The final question we need to answer is, what causes population differentiation? Humans have wide altitudinal and latitudinal distribution ranges, and hence, different individuals may face very different environmental constraints and selection pressures. Population differentiation could arise as a result of geographical separation and subsequent drift and/or bottlenecks; natural selection (ie the local adaptation process by which organisms become adapted to their environments); differential admixture with other populations; and (possibly) different mutation rates (eg differential exposure to ionising radiation, environmental toxins, etc.). A central theme in evolutionary biology is that natural selection acting on heritable phenotypic variation will result in adaptation and differentiation among local populations inhabiting environments differing in their selective regimes [72
]. Natural selection may confer an adaptive advantage to individuals in a specific environment if an allele provides a competitive advantage. Alleles under selection are likely to occur only in those geographical regions where they confer an advantage. Alleles associated with harmful traits decrease in frequency, while those associated with beneficial traits become more common. Local adaptation acting in concert with other processes (eg recombination) is sufficiently pervasive to confound measurements of population differentiation, making a single such genome-wide measurement somewhat unreliable, especially when applied to any specific chromosome or region.
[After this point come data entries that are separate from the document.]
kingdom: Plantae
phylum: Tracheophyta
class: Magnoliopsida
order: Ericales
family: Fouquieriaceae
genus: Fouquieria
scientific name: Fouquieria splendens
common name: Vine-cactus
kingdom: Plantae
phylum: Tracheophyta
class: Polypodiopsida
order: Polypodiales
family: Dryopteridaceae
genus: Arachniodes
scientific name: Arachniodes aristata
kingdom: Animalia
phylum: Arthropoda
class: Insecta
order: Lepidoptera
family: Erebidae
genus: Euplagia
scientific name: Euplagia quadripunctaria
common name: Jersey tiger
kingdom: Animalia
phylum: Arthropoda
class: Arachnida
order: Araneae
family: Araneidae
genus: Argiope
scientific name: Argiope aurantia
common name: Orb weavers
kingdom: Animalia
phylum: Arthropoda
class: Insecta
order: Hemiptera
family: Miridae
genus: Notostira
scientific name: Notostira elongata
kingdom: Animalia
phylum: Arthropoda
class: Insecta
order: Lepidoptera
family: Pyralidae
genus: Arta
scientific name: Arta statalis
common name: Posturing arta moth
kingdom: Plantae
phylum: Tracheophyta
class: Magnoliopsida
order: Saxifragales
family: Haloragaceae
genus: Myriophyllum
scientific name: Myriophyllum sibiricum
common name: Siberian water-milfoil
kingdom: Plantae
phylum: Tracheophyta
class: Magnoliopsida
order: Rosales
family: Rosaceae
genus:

In summary: population differentiation, at a genetic level, is the result of numerous processes; differentiation is measurable and quantifiable by a variety of approaches; and most of the processes leading to differentiation affect all autosomes equally, except for natural selection, which leads to extreme values that reflect local adaptation due to natural selection. We also note that rather than some 'normal' distribution of FST values, with exceptional values occasionally reflecting natural selection, there is substantial inter-chromosomal variation in the inferred patterns and characteristics of population structure. These inter- and intra-chromosomal variations, either across the genome as a whole or along single chromosomes, may directly affect population divergence. This study underlines the potential of chromosome-based analysis of genome-wide data to quantify substructure in populations that might otherwise appear relatively homogeneous. Before embarking on a large-scale genomic study, proper control of chromosome-wise stratification/confounding, predicting population memberships is crucial.